Thursday, May 24, 2007

back to chamba

That's Mexican slang for work. Yup, I'm back in Queretaro, Mexico, my favorite slice of desert paradise. Although in some ways I feel I arrived before I actually got here.

The feeling of being back wasn't what I had expected. I helped my airplane seat-mate mortify his mother by pretending to be his gringa bride (it was sad...she actually almost cried when I turned out to be just another passenger) and found my way to my bus. So far so good, but when we started down the Distrito Federal's (that's Mexican for Mexico City) chaotic, labyrinthine streets I felt tired, annoyed and -- and here's the thing that really freaked me out -- not the least bit excited to be here.

Granted, I was physically exhausted, having worked through my last full day in the States and almost stayed up all night with Nayt and the neighbs in Chicago. I was also stressed from trying to move my trip up by 2 weeks and arranging to stay twice as long. But I was here now, shouldn't I be at least a little glad, excited, invigorated? Instead I felt hostile toward the pollution and litter, the traffic, the graffiti, the vatos locos thuggishly staring, trying to decide whether to talk me up or shake me down. I felt hostile toward Mexico in general, toward my own lack of plans for the afternoon. I resented my monster suitcase and having to carry it everywhere, having to buy a phone card to use the public telephone.

You must understand: I am never not excited to be in some far-flung land. Never.

I finally hit on it. As much as I loved being here the last time around, underneath the euphoria, the exhilaration, I was actually really sad. At the time I thought I had experienced the worst of my heartbreak, confusion, loneliness, grappling with the darkest portions of myself. Soon enough I would realize that the scariest and most painful part still awaited me. That sadness was all there, I just wasn't acknowledging it yet. Nonetheless it was the first thing I felt when I landed this time around.

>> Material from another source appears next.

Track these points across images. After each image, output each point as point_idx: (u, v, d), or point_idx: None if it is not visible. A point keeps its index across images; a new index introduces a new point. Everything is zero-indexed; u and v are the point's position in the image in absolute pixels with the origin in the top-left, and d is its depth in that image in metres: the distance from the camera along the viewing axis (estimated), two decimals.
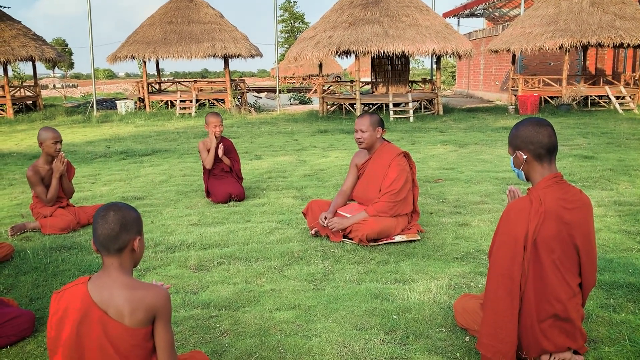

When I got to Querétaro I had three phone numbers and no plans. I reached my future roommate and she chewed me out for not e-mailing her, then gave me directions to her family's (my adoptive familia's) house for lunch. I was welcomed with delighted hugs and a home-cooked feast. Later we had a party at the apartment with several of the people I've spent nearly a year missing, as well as some other welcome faces. The next day I saw all but a few of them, and since then I've managed to see all but two or three of my cuates (that's Mexican for buddies, güey).

In short, I'm in love with Querétaro all over again.